Her defenses, she told herself with a sigh, were way, way down. As she turned a corner and entered a companionway, quick-stepping down a ship's ladder to the 0–2 deck, she thought that the worst of it was the environment, the tight, gray-bounded shipboard atmosphere that was part of life at sea and stretched on unchanging for day after day after day. Privacy next to zero; regulations governing everything from when she could take a shower to how she took that shower to where she could use a toilet; the inevitable presence of a few bastards like Arrenberger, who insisted on turning each exchange of pleasantries into a hormone-charged sexual encounter of some kind; the language, God, the language…

It wasn't that she minded the profanity; if she did, she'd definitely made one hell of a bad career choice. Shit, she'd stopped being shocked by mere words sometime during her first week at Annapolis. No, for Conway, the worst aspect of the language used by Navy men came from the accidental verbal harassments, the expression on some guy's face when he slipped and said something he thought he shouldn't have said in her presence. Things like, "He's got real balls," or, "It just went tits-up," or, "Make a hole."

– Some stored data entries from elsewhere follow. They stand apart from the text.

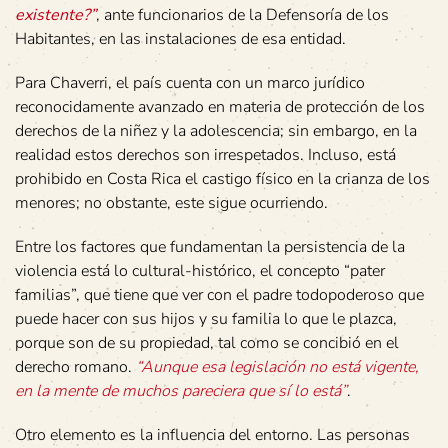
existente?”
, ante funcionarios de la Defensoría de los
Habitantes, en las instalaciones de esa entidad.
Para Chaverri, el país cuenta con un marco jurídico
reconocidamente avanzado en materia de protección de los
derechos de la niñez y la adolescencia; sin embargo, en la
realidad estos derechos son irrespetados. Incluso, está
prohibido en Costa Rica el castigo físico en la crianza de los
menores; no obstante, este sigue ocurriendo.
Entre los factores que fundamentan la persistencia de la
violencia está lo cultural-histórico, el concepto “pater
familias”, que tiene que ver con el padre todopoderoso que
puede hacer con sus hijos y su familia lo que le plazca,
porque son de su propiedad, tal como se concibió en el
derecho romano.
“Aunque esa legislación no está vigente,
en la mente de muchos pareciera que sí lo está”
.
Otro elemento es la influencia del entorno. Las personas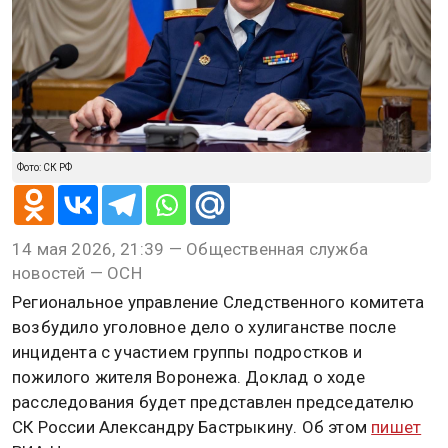
Фото: СК РФ
14 мая 2026, 21:39 — Общественная служба
новостей — ОСН
Региональное управление Следственного комитета
возбудило уголовное дело о хулиганстве после
инцидента с участием группы подростков и
пожилого жителя Воронежа. Доклад о ходе
расследования будет представлен председателю
СК России Александру Бастрыкину. Об этом
пишет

She'd only been aboard the Jefferson for two weeks and it was starting to get to her. Hell, if she was this stressed out already, what would it be like in a month? In three? In seven? This was a war patrol, and no one knew when they'd be setting course for Norfolk again. Smart money said the cruise would last at least six months… and eight or nine was far more likely.

"Girl," she murmured to herself, "it is just barely possible that you have made one hell of a big mistake."

Turning right at the next cross passageway, Conway reached the block of compartments that had been set aside for women officers aboard. A female electrician's mate third class, a stocky, plain-faced girl wearing the bright silver police badge of Jefferson's MAA force pinned to her uniform blouse, stood guard. "Evening, ma'am."